Una donna di 81 anni a capo di Cosa Nostra a Gela

Il Sole 24 Ore

Era lei, un’anziana di 81 anni, a reggere le fila di Cosa nostra a Gela. Lei non era una qualsiasi, ma la mamma di Daniele Emmanuello, latitante per 15 anni e poi ucciso, in un conflitto a fuoco con la polizia, nel dicembre del 2007 in un casolare nelle campagne di Enna dove aveva trovato rifugio. Lei, la “Zia Calina” alias Calogera Pia Messina, impartiva gli ordini agli affiliati della cosca. I proventi delle estorsioni andavano consegnati alla “Signora” che poi si occupava della ripartizione delle somme. Questo lo scenario che emerge dall’operazione “Cerberus” condotta dalla Squadra Mobile di Caltanissetta e dagli agenti del commissariato di Gela, coordinati dalla Dda di Caltanissetta e che ha portato all’esecuzione di dodici ordinanze di custodia cautelare nei confronti di altrettanti affiliati a Stidda e Cosa nostra di Gela.

Dall’inchiesta emerge il ruolo svolto dalle donne della famiglia Emmanuello, definite ” donne di mafia”. Calogera Pia Messina non gestiva tutto da sola, ma a controllare il territorio, accanto a lei c’era anche la nuora, Virginia Di Fede, moglie del boss. Virginia Di Fede, era balzata agli onori della cronaca nell’aprile del 2006, quando il sindaco di Gela Rosario Crocetta, la licenziò dalle liste del reddito minimo di inserimento. La moglie del boss, pur mantenendo un atteggiamento più prudente e defilato – sostengono gli inquirenti – sfruttava comunque l’appartenenza alla cosca incassando cospicue somme di denaro frutto dell’attività estorsiva.

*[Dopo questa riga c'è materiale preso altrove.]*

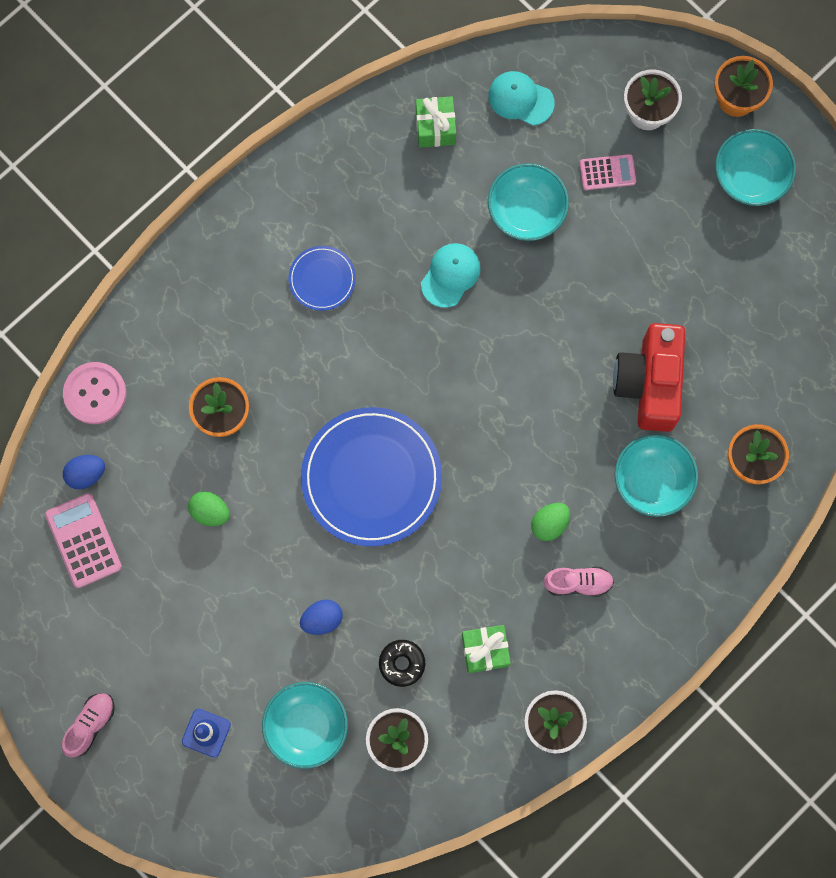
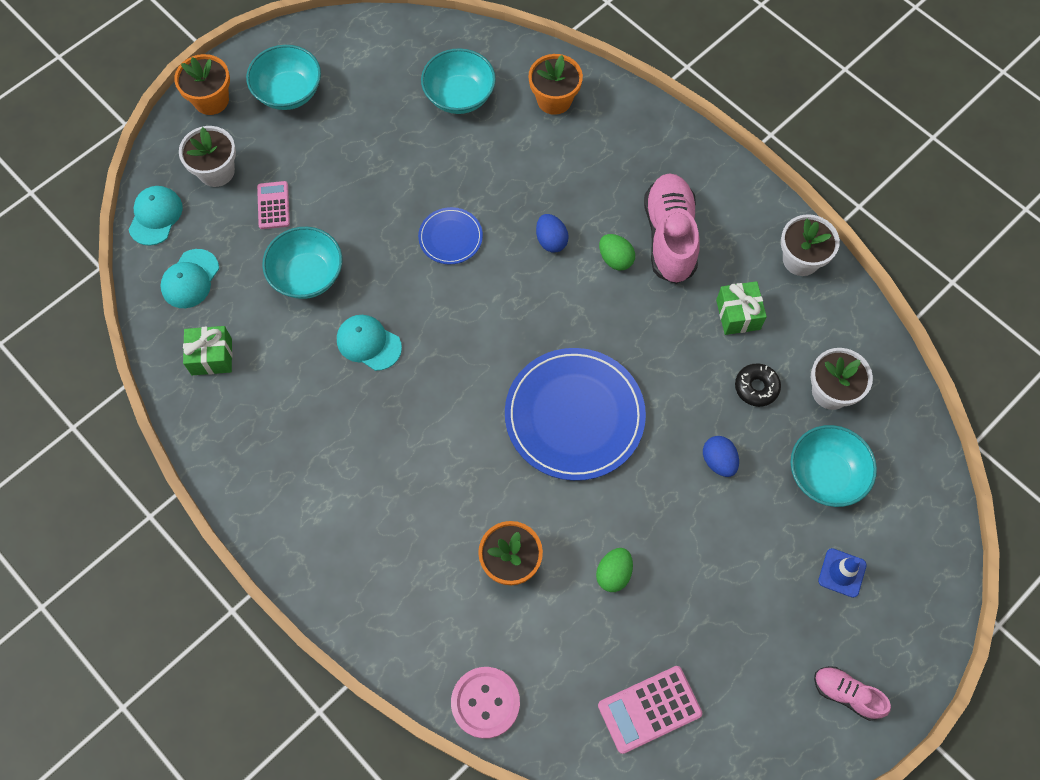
camera: 90 degrees left, 10 degrees down
blue egg [63,455,105,489] -> blue egg moved to [536,214,569,253]
blue plate [288,246,356,311] -> blue plate moved to [418,207,483,264]
pink shoe [543,567,614,597] -> pink shoe [644,173,700,284], size x1.85
red camera [613,323,686,432] -> none
turquoise bowl [614,434,698,517] -> turquoise bowl moved to [421,48,496,114]
none -> turquoise cap [129,186,183,246]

Era lei ad occuparsi della gestione ed organizzazione degli incontri tra il marito latitante e gli altri affiliati. La suocera invece mostrava un atteggiamento diffidente ed accorto nei confronti di chiunque, al punto che, ogni qual volta parlava di argomenti ritenuti potenzialmente utili per gli investigatori, assumeva un volume di voce bassissimo, tanto da non permetterne la comprensione. Gli inquirenti si sono inoltre concentrati sul tenore di vita della famiglia Emmanuello. I figli frequentavano palestre, scuole di danza, piscina e corsi di ippica. Il figlio Crocifisso frequentava la L.U.M.S.A di Roma e la figlia Kalina l’università di Piacenza. Disponevano inoltre di macchine di grossa cilindrata, bancomat e carte di credito.

A vegliare sulla famiglia, dopo la morte del boss, vi era Carmelo Billizzi. Era lui che controllava l’esito delle estorsioni. Verificava che tutto fosse a posto con i commercianti e gli imprenditori. Era lui a guidare Sandro Missuto, un imprenditore che nell’arco di pochi anni poteva contare su un fatturato di svariati milioni di euro. Magistrati e investigatori si erano concentrati proprio su Sandro Missuto perché dopo l’uccisione di Emmanuello, venne estratto dal suo esofago un bigliettino, che il capo di Cosa nostra aveva ingoiato prima di essere ammazzato, in cui c’era scritto “Sandro”. L’imprenditore gelese teneva i rapporti con la “Safab” di Roma, un’impresa la cui “messa a posto” in Sicilia veniva garantita da Missuto il quale in cambio riceveva lavori in Sicilia e nel resto dell’Italia. Ma dall’inchiesta “Cerberus” emerge ancora un altro filone. Oltre agli intrecci tra mafia ed economia, anche la presenza di alcuni politici compiacenti. E’ il caso di un ex consigliere provinciale di Caltanissetta, originario di Gela, oculista, che si era prodigato a consegnare una tranche di un’estorsione in cui era vittima il cognato che aveva un negozio di casalinghi e articoli da regalo. Un altro politico gelese, consigliere comunale, avvocato, si era invece rivolto al clan in quanto il fratello era stato aggredito da un affiliato a Cosa nostra. Chiedeva a “Zia Calina con tono ossequioso e riverente” che tali episodi non si ripetessero più. E lei, senza riferire quelle che erano le sue strategie, intervenne. Convocò nella sua abitazione un malavitoso di Gela, sempre disponibile al cospetto della donna, e gli chiese di risolvere il problema. «A Gela – ha sottolineato il procuratore aggiunto Domenico Gozzo – c’è chi rischia la propria in vita in nome della legalità, come fa il sindaco Rosario Crocetta e chi invece va controtendenza. E comunque l’inchiesta non è chiusa».